**Énoncé rédigé A:**
Comptez, s'il vous plaît, les lignes des enregistrements qui contiennent la chaîne « kern », puis donnez seulement ce nombre.

---- Texte à lire

De sorte que la faculté d’imaginer, ou l’imagination, ne consiste que dans la puissance qu’a l’âme de se former des images des objets, en produisant du changement dans les fibres de cette partie du cerveau que l’on peut appeler principale, parce qu’elle répond à toutes les parties de notre corps, et que c’est le lieu où notre âme réside immédiatement, s’il est permis de s’exprimer ainsi.

II. Cela fait voir clairement que cette puissance qu’a l’âme de former des images renferme deux choses : l’une qui dépend de l’âme même, et l’autre qui dépend du corps. La première est l’action, et le commandement de la volonté ; la seconde est l’obéissance que lui rendent les esprits animaux qui tracent ces images, et les fibres du cerveau sur lesquelles elles doivent être gravées. Dans cet ouvrage, on appelle indifféremment du nom d’imagination l’une ou l’autre de ces deux choses ; et on ne les distingue point par les mots d’active et de passive qu’on leur pourrait donner, parce que le sens de la chose dont on parle marque assez de laquelle des deux on entend parler, si c’est de l’imagination active de l’âme, ou de l’imagination passive du corps.

--------
---- Enregistrements fournis

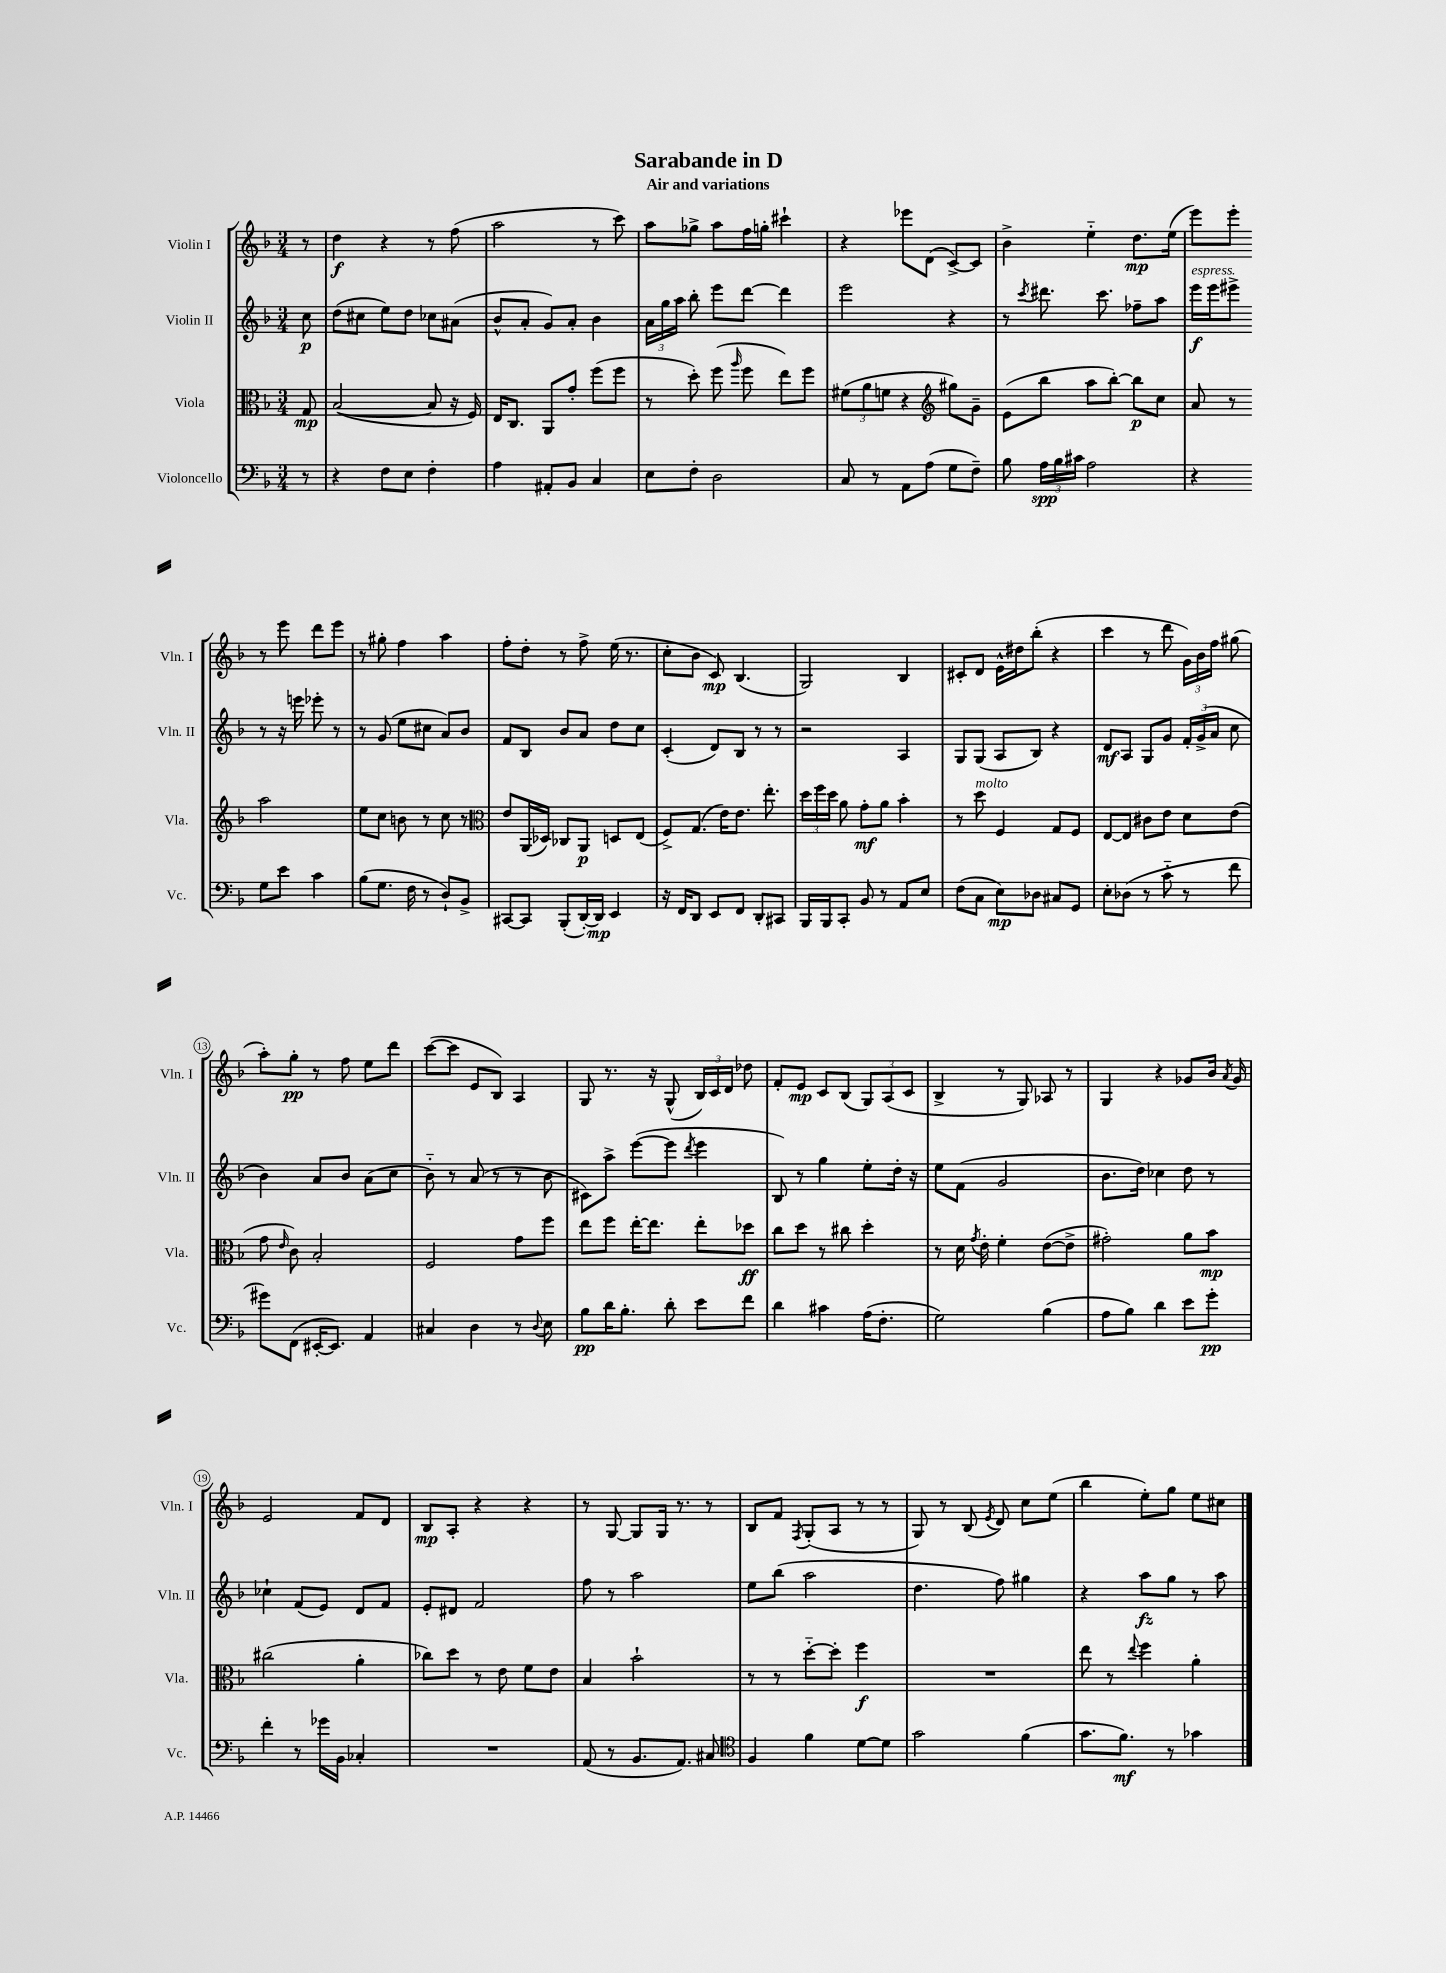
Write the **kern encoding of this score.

**kern	**dynam	**kern	**dynam	**kern	**dynam	**kern	**dynam
*part4	*part4	*part3	*part3	*part2	*part2	*part1	*part1
*staff4	*staff4	*staff3	*staff3	*staff2	*staff2	*staff1	*staff1
*I"Violoncello	*	*I"Viola	*	*I"Violin II	*	*I"Violin I	*
*I'Vc.	*	*I'Vla.	*	*I'Vln. II	*	*I'Vln. I	*
*clefF4	*	*clefC3	*	*clefG2	*	*clefG2	*
*k[b-]	*	*k[b-]	*	*k[b-]	*	*k[b-]	*
*M3/4	*	*M3/4	*	*M3/4	*	*M3/4	*
=	=	=	=	=	=	=	=
8r	.	8G/	mp	8cc\	p	8r	.
=1	=1	=1	=1	=1	=1	=1	=1
4r	.	([2B-/	.	(8dd\L	.	4dd\	f
.	.	.	.	8cc#X\J	.	.	.
8F\L	.	.	.	8ee\L)	.	4r	.
8E\J	.	.	.	8dd\J	.	.	.
4F'\	.	8B-/]	.	8cc-X\L	.	8r	.
.	.	16r	.	(8a#X\J	.	(8ff\	.
.	.	16F/)	.	.	.	.	.
=2	=2	=2	=2	=2	=2	=2	=2
4A\	.	16E/KL	.	8b-^^/L	.	2aa\	.
.	.	8.C/J	.	.	.	.	.
.	.	.	.	8a'/J	.	.	.
8AA#X'/L	.	8AA/L	.	8g/L)	.	.	.
8BB-/J	.	8g'/J	.	8a'/J	.	.	.
4C/	.	(8ff\L	.	4b-\	.	8r	.
.	.	8ff\J	.	.	.	8ccc\)	.
=3	=3	=3	=3	=3	=3	=3	=3
8E\L	.	8r	.	24a\LL	.	8aa\L	.
.	.	.	.	24gg\	.	.	.
.	.	.	.	24aa\JJ	.	.	.
8F'\J	.	8dd'\)	.	8bb-'\	.	8gg-X^\J	.
2D\	.	(8ff\	.	8eee\L	.	8aa\L	.
.	.	16qqaa/	.	.	.	.	.
.	.	8ff\	.	[8ddd\J	.	16ff\L	.
.	.	.	.	.	.	16ggn'\JJ	.
.	.	8ee\L)	.	4ddd\]	.	4ccc#X`\	.
.	.	8ff\J	.	.	.	.	.
=4	=4	=4	=4	=4	=4	=4	=4
8C/	.	(12f#X\L	.	2eee\	.	4r	.
.	.	12a\	.	.	.	.	.
8r	.	.	.	.	.	.	.
.	.	12fn\J	.	.	.	.	.
8AA\L	.	4r	.	.	.	8eee-X\L	.
(8A\J	.	.	.	.	.	(8d\J	.
*	*	*clefG2	*	*	*	*	*
8G\L	.	8gg#X\L)	.	4r	.	[8c^/L)	.
8F~\J)	.	8g~\J	.	.	.	8c/J]	.
=5	=5	=5	=5	=5	=5	=5	=5
8B-\	.	(8e\L	.	8r	.	4b-^\	.
.	.	.	.	8qccc/	.	.	.
24A\LL	spp	8bb-\J	.	8.ddd#X\	.	.	.
24B-\	.	.	.	.	.	.	.
24c#X\JJ	.	.	.	.	.	.	.
2A\	.	8aa\L	.	.	.	4ee\	.
.	.	.	.	8.ccc\	.	.	.
.	.	[8bb-'\J)	.	.	.	.	.
.	.	8bb-\L]	p	8ff-X~\L	.	8.dd\L	mp
.	.	8cc\J	.	8aa\J	.	.	.
.	.	.	.	.	.	(16ee\Jk	.
=6	=6	=6	=6	=6	=6	=6	=6
!	!	!	!	!LO:TX:a:i:t=espress.	!	!	!
4r	.	8a/	.	16eee\LL	f	8eee\L)	.
.	.	.	.	16eee\J	.	.	.
.	.	8r	.	8eee#X^\J	.	8eee'\J	.
8G\L	.	2aa\	.	8r	.	8r	.
8e\J	.	.	.	16r	.	8eee\	.
.	.	.	.	16eeen\	.	.	.
4c\	.	.	.	8eee-X'\	.	8ddd\L	.
.	.	.	.	8r	.	8eee\J	.
!!LO:LB:g=z
=7	=7	=7	=7	=7	=7	=7	=7
(8B-\L	.	8ee\L	.	8r	.	8r	.
8.G\J	.	8cc\J	.	(8g/	.	8gg#X'\	.
.	.	8bn\	.	8ee\L	.	4ff\	.
16F\	.	.	.	.	.	.	.
8r	.	8r	.	8cc#X\J	.	.	.
8D`/L)	.	8cc\	.	8a/L)	.	4aa\	.
8BB-^/J	.	8r	.	8b-/J	.	.	.
=8	=8	=8	=8	=8	=8	=8	=8
*	*	*clefC3	*	*	*	*	*
[8CC#X/L	.	8e/L	.	8f/L	.	8ff'\L	.
8CC#/J]	.	(16AA/L	.	8B-/J	.	8dd'\J	.
.	.	16D-X/JJ)	.	.	.	.	.
(8BBB-'/L	.	8C-X/L	.	8b-/L	.	8r	.
[16DD'/L)	.	8AA/J	p	8a/J	.	8ff^\	.
16DD/JJ]	mp	.	.	.	.	.	.
4EE/	.	8Dn/L	.	8dd\L	.	(16ee\	.
.	.	.	.	.	.	8.r	.
.	.	(8E/J	.	8cc\J	.	.	.
=9	=9	=9	=9	=9	=9	=9	=9
16r	.	8F^/L)	.	(4c'/	.	8cc'\L	.
16FF/KL	.	.	.	.	.	.	.
8DD/J	.	(8.G/J	.	.	.	8b-\J	.
8EE/L	.	.	.	8d/L)	.	8c/)	mp
.	.	16e\KL)	.	.	.	.	.
8FF/J	.	8.e\J	.	8B-/J	.	(4.B-/	.
8DD'/L	.	.	.	8r	.	.	.
.	.	8.ee'\	.	.	.	.	.
8CC#X/J	.	.	.	8r	.	.	.
=10	=10	=10	=10	=10	=10	=10	=10
16BBB-/LL	.	24dd\LL	.	2r	.	2G/)	.
.	.	24ff\	.	.	.	.	.
16BBB-/J	.	.	.	.	.	.	.
.	.	24dd\JJ	.	.	.	.	.
8CC'/J	.	8a\	.	.	.	.	.
8BB-/	.	8g'\L	mf	.	.	.	.
8r	.	8a\J	.	.	.	.	.
8AA/L	.	4b-'\	.	4A/	.	4B-/	.
8E/J	.	.	.	.	.	.	.
=11	=11	=11	=11	=11	=11	=11	=11
(8F\L	.	8r	.	8G/L	.	8c#X'/L	.
!	!	!LO:TX:a:i:t=molto	!	!	!	!	!
8C\J	.	8dd\	.	(8G/J	.	8d/J	.
8E\L)	mp	4F/	.	8A/L	.	16e^^\LL	.
.	.	.	.	.	.	16dd#X\J	.
8D-X\J	.	.	.	8B-/J)	.	(8bb-'\J	.
8C#X/L	.	8G/L	.	4r	.	4r	.
8GG/J	.	8F/J	.	.	.	.	.
=12	=12	=12	=12	=12	=12	=12	=12
8E'\L	.	[8E/L	.	8d/L	mf	4ccc\	.
(8D-X\J	.	8E/J]	.	8A/J	.	.	.
8r	.	8c#X\L	.	8G/L	.	8r	.
8c\	.	8e\J	.	8g/J	.	8ddd\	.
8r	.	8d\L	.	24f'/LL	.	24g\LL)	.
.	.	.	.	(24g^/	.	24b-\	.
.	.	.	.	24a/JJ	.	24ff\JJ	.
8f\	.	(8e\J	.	8cc\	.	(8gg#X\	.
!!LO:LB:g=z
=13	=13	=13	=13	=13	=13	=13	=13
8g#X\L)	.	8g\	.	4b-\)	.	8aa'\L)	.
.	.	16qqe/	.	.	.	.	.
(8FF\J	.	8c\)	.	.	.	8gg'\J	pp
[16EE#X'/KL	.	2B-'/	.	8a/L	.	8r	.
8.EE#/J])	.	.	.	.	.	.	.
.	.	.	.	8b-/J	.	8ff\	.
4AA/	.	.	.	(8a\L	.	8ee\L	.
.	.	.	.	8cc\J	.	8ddd\J	.
=14	=14	=14	=14	=14	=14	=14	=14
4C#X/	.	2F/	.	8b-\)	.	([8ccc\L	.
.	.	.	.	8r	.	8ccc\J]	.
4D\	.	.	.	(8a/	.	8e/L	.
.	.	.	.	8r	.	8B-/J)	.
8r	.	8g\L	.	8r	.	4A/	.
8qqD/	.	.	.	.	.	.	.
8E\	.	8ff\J	.	8b-\	.	.	.
=15	=15	=15	=15	=15	=15	=15	=15
8B-\L	pp	8ee\L	.	8c#X\L)	.	8G/	.
16d\K	.	8ff\J	.	8aa^\J	.	8.r	.
8.B-'\J	.	.	.	.	.	.	.
.	.	[16ee'\KL	.	([8eee\L	.	.	.
.	.	8.ee\J]	.	.	.	16r	.
8d'\	.	.	.	8eee\J]	.	(8G^^/	.
.	.	.	.	8qddd/	.	.	.
8e\L	.	8ee'\L	.	4eee\	.	24B-/LL)	.
.	.	.	.	.	.	24c/	.
.	.	.	.	.	.	24d/JJ	.
8f\J	.	8dd-X\J	ff	.	.	8dd-X\	.
=16	=16	=16	=16	=16	=16	=16	=16
4d\	.	8cc\L	.	8B-/)	.	8f'/L	.
.	.	8dd\J	.	8r	.	8e/J	mp
4c#X\	.	8r	.	4gg\	.	8c/L	.
.	.	8cc#X\	.	.	.	(8B-/J	.
(16A\KL	.	4dd'\	.	8ee'\L	.	12G/L)	.
8.F'\J	.	.	.	.	.	.	.
.	.	.	.	.	.	(12A/	.
.	.	.	.	16dd'\Jk	.	.	.
.	.	.	.	.	.	12c/J	.
.	.	.	.	16r	.	.	.
=17	=17	=17	=17	=17	=17	=17	=17
2G\)	.	8r	.	8ee\L	.	4B-^/	.
.	.	16d\	.	(8f\J	.	.	.
.	.	8qg/	.	.	.	.	.
.	.	16e'\	.	.	.	.	.
.	.	4f'\	.	2g/	.	8r	.
.	.	.	.	.	.	8G/)	.
(4B-\	.	([8e\L	.	.	.	8A-X/	.
.	.	8e^\J]	.	.	.	8r	.
=18	=18	=18	=18	=18	=18	=18	=18
8A\L	.	2g#X'\)	.	8.b-\L	.	4G/	.
8B-\J)	.	.	.	.	.	.	.
.	.	.	.	16dd\Jk)	.	.	.
4d\	.	.	.	4cc-X\	.	4r	.
8e\L	.	8a\L	.	8dd\	.	8g-X/L	.
8g'\J	pp	8b-\J	mp	8r	.	16b-/Jk	.
.	.	.	.	.	.	8qa/	.
.	.	.	.	.	.	16g-/	.
!!LO:LB:g=z
=19	=19	=19	=19	=19	=19	=19	=19
4f'\	.	(2cc#X\	.	4cc-X`\	.	2e/	.
8r	.	.	.	(8f/L	.	.	.
16g-X\LL	.	.	.	8e/J)	.	.	.
16BB-\JJ	.	.	.	.	.	.	.
4C-X'/	.	4a'\	.	8d/L	.	8f/L	.
.	.	.	.	8f/J	.	8d/J	.
=20	=20	=20	=20	=20	=20	=20	=20
2.r	.	8cc-X\L)	.	8e'/L	.	8B-/L	mp
.	.	8dd\J	.	8d#X/J	.	8A'/J	.
.	.	8r	.	2f/	.	4r	.
.	.	8e\	.	.	.	.	.
.	.	8f\L	.	.	.	4r	.
.	.	8e\J	.	.	.	.	.
=21	=21	=21	=21	=21	=21	=21	=21
(8AA/	.	4B-/	.	8ff\	.	8r	.
8r	.	.	.	8r	.	[8G/	.
8.BB-/L	.	2b-`\	.	2aa\	.	8G/L]	.
.	.	.	.	.	.	16G/Jk	.
8.AA/J)	.	.	.	.	.	8.r	.
8C#X/	.	.	.	.	.	8r	.
=22	=22	=22	=22	=22	=22	=22	=22
*clefC4	*	*	*	*	*	*	*
4F/	.	8r	.	8ee\L	.	8B-/L	.
.	.	8r	.	(8bb-\J	.	8f/J	.
.	.	.	.	.	.	8qF/	.
4f\	.	[8dd\L	.	2aa\	.	(8G'/L	.
.	.	8dd'\J]	.	.	.	8A/J	.
[8d\L	.	4ff\	f	.	.	8r	.
8d\J]	.	.	.	.	.	8r	.
=23	=23	=23	=23	=23	=23	=23	=23
2g\	.	2.r	.	4.dd\	.	8G/)	.
.	.	.	.	.	.	8r	.
.	.	.	.	.	.	(8B-/	.
.	.	.	.	.	.	8qe/	.
.	.	.	.	8ff\)	.	8d/)	.
(4f\	.	.	.	4gg#X\	.	8cc\L	.
.	.	.	.	.	.	(8ee\J	.
=24	=24	=24	=24	=24	=24	=24	=24
8.g\L	.	8ee\	.	4r	.	4bb-\	.
.	.	8r	.	.	.	.	.
8.f\J)	mf	.	.	.	.	.	.
.	.	8qqee/	.	.	.	.	.
.	.	4ff\	.	8aa\L	fz	8ee'\L)	.
8r	.	.	.	8gg\J	.	8gg\J	.
4g-X\	.	4a'\	.	8r	.	8ee\L	.
.	.	.	.	8aa\	.	8cc#X\J	.
==	==	==	==	==	==	==	==
*-	*-	*-	*-	*-	*-	*-	*-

--------

**Énoncé rédigé B:**
Résumez en deux phrases le passage sur l'imagination.

**Corrigé détaillé A:**
2

**Corrigé détaillé B:**
L'imagination n'est que la puissance qu'a l'âme de se former des images des objets en produisant du changement dans les fibres de la partie principale du cerveau, celle où l'âme réside immédiatement. Cette puissance renferme deux choses, l'action de la volonté, qui dépend de l'âme, et l'obéissance des esprits animaux et des fibres du cerveau, qui dépend du corps ; l'ouvrage les appelle toutes deux imagination sans les distinguer par les mots d'active et de passive, car le sens suffit à indiquer de laquelle il s'agit.